Cloacal Exstrophy (OEIS Syndrome)
Cloacal exstrophy (OEIS Syndrome) is a rare and complicated condition that affects the lower abdominal wall structures of infants In utero, occurring in 1 out of 200,000 pregnancies and 1 in 400,000 live births. It is often diagnosed prenatally (before birth) by a fetal ultrasound and confirmed at the time of birth.
In infants born with this condition, the development of the lower abdominal wall (ventral) is interrupted during its normal embryonic migration and folding leaving many of the inner-abdominal structures exposed. These structures include the bladder, intestines and reproductive organs.

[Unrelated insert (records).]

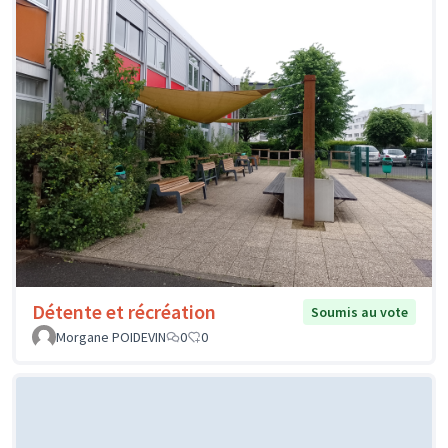
Détente et récréation
Soumis au vote
Morgane POIDEVIN
0
0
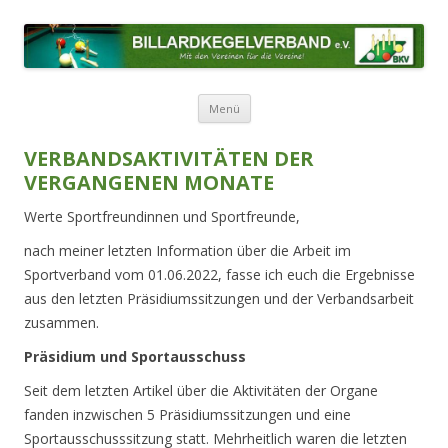
BILLARDKEGELVERBAND E.V.
Mit den Vereinen für die Vereine!
Zum Inhalt springen
Menü
VERBANDSAKTIVITÄTEN DER
VERGANGENEN MONATE
Werte Sportfreundinnen und Sportfreunde,
nach meiner letzten Information über die Arbeit im
Sportverband vom 01.06.2022, fasse ich euch die Ergebnisse
aus den letzten Präsidiumssitzungen und der
Verbandsarbeit
zusammen.
Präsidium und Sportausschuss
Seit dem letzten Artikel über die Aktivitäten der Organe
fanden inzwischen 5 Präsidiumssitzungen und eine
Sportausschusssitzung statt. Mehrheitlich waren die letzten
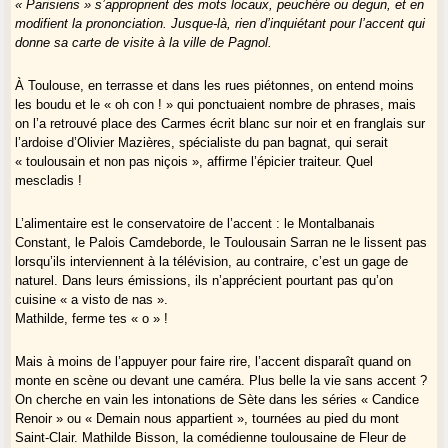
« Parisiens » s’approprient des mots locaux, peuchère ou degun, et en
modifient la prononciation. Jusque-là, rien d’inquiétant pour l’accent qui
donne sa carte de visite à la ville de Pagnol.
À Toulouse, en terrasse et dans les rues piétonnes, on entend moins
les boudu et le « oh con ! » qui ponctuaient nombre de phrases, mais
on l’a retrouvé place des Carmes écrit blanc sur noir et en franglais sur
l’ardoise d’Olivier Mazières, spécialiste du pan bagnat, qui serait
« toulousain et non pas niçois », affirme l’épicier traiteur. Quel
mescladis !
L’alimentaire est le conservatoire de l’accent : le Montalbanais
Constant, le Palois Camdeborde, le Toulousain Sarran ne le lissent pas
lorsqu’ils interviennent à la télévision, au contraire, c’est un gage de
naturel. Dans leurs émissions, ils n’apprécient pourtant pas qu’on
cuisine « a visto de nas ».
Mathilde, ferme tes « o » !
Mais à moins de l’appuyer pour faire rire, l’accent disparaît quand on
monte en scène ou devant une caméra. Plus belle la vie sans accent ?
On cherche en vain les intonations de Sète dans les séries « Candice
Renoir » ou « Demain nous appartient », tournées au pied du mont
Saint-Clair. Mathilde Bisson, la comédienne toulousaine de Fleur de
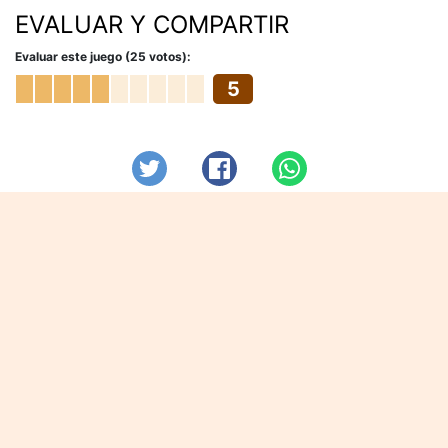
EVALUAR Y COMPARTIR
Evaluar este juego (25 votos):
5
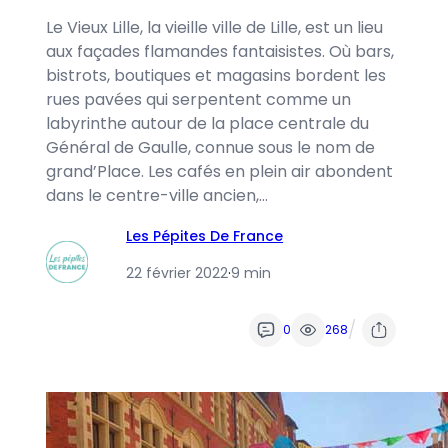
Le Vieux Lille, la vieille ville de Lille, est un lieu
aux façades flamandes fantaisistes. Où bars,
bistrots, boutiques et magasins bordent les
rues pavées qui serpentent comme un
labyrinthe autour de la place centrale du
Général de Gaulle, connue sous le nom de
grand’Place. Les cafés en plein air abondent
dans le centre-ville ancien,…
Les Pépites De France
22 février 2022
·
9 min
/
0
268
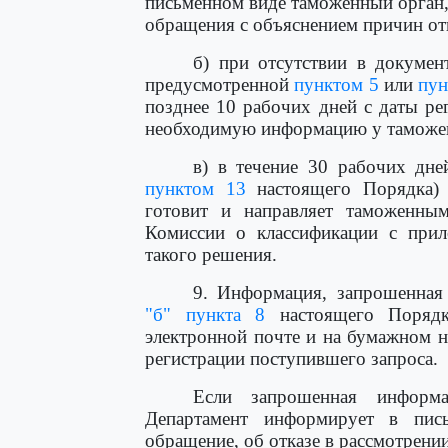
письменном виде таможенный орган,
обращения с объяснением причин от
б) при отсутствии в докумен
предусмотренной
пунктом 5
или
пун
позднее 10 рабочих дней с даты р
необходимую информацию у таможен
в) в течение 30 рабочих дне
пунктом 13
настоящего Порядка) 
готовит и направляет таможенны
Комиссии о классификации с прил
такого решения.
9. Информация, запрошенная
"б" пункта 8
настоящего Порядк
электронной почте и на бумажном н
регистрации поступившего запроса.
Если запрошенная информа
Департамент информирует в пис
обращение, об отказе в рассмотрени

The pattern of inheritance for Cloacal exstrophy is unknown due to the small number of patients.
Four features of Cloacal exstrophy are frequently found together, and referred to as an OEIS Complex
The omphalocele may be a large protrusion outside the cavity of the abdomen, involving several organs including the spleen, liver and intestine. It may also be small where only a portion of the intestine protrudes from the abdominal cavity.
Exstrophy of the bladder and rectum
Development of the bladder In utero is separated into two halves and open. The colon and rectum are also open with a segment of the rectum situated between the halves of the bladder and located on the surface of the abdomen.
A congenital birth defect, the anus of a new born has not been formed at birth (perforated) and the colon may connect to the urethra, bladder or vagina through a fistula (small tract).
Infants with cloacal exstrophy often are born with further spinal complications including spina bifida.
Cloacal exstrophy is usually diagnosed with fetal ultrasound. It is confirmed upon birth during physical exam.
Cloacal exstrophy is a condition that requires surgical repair.
Our multidisciplinary team of surgeons (pediatric general surgeons, pediatric urologists, pediatric orthopedists) will create a treatment plan based on the type and the extent of your child’s condition. Treatment may include:
- Staged reconstruction - This method of treatment addresses the condition through a series of surgeries over a period of time. The timing and outcome of these surgeries will vary depending on your child's particular condition. Your surgeon will discuss a plan unique with your situation.
- Abdominal repair - Soon after birth and confirmation of the condition, pediatric surgeons will operate to repair the omphalocele by closing the bladder halves, creating a colostomy for the elimination of stool. The colostomy procedure involves bringing the end of the large intestine to the surface of the skin and through a small, permanent, opening in the abdomen so that a colostomy pouch can be attached for the collection of stool.
After this first surgery, your child will remain in the hospital so that we may monitor the intestine as it functions. Our healthcare team will work with you and your family to develop an ongoing plan for your child that is clear giving you the help, support and information for ongoing care.
Once this initial procedure has healed sufficiently, orthopedic surgeons on our team may perform osteotomies, where the hip bones are cut and brought together, to ensure that your child's pelvis may be brought together to support the bladder.
Subsequent surgeries may also involve major anorectal and urinary reconstructive surgery and further genital reconstruction.
One surgery that may be considered when your child is a toddler or older, is a “pull-through” procedure. If your child is capable of forming solid stool and was born with a significant amount of colon, a pull-through procedure may, at some point, be feasible to be performed.
This procedure places the colon within the anal sphincter complex, so as to reconstruct the proper stool elimination anatomy.
The goals of treatment include an anatomic reconstruction and achieving bowel and urinary control, as well as normal sexual function. These procedures and issues will be discussed by your physician as your child grows up.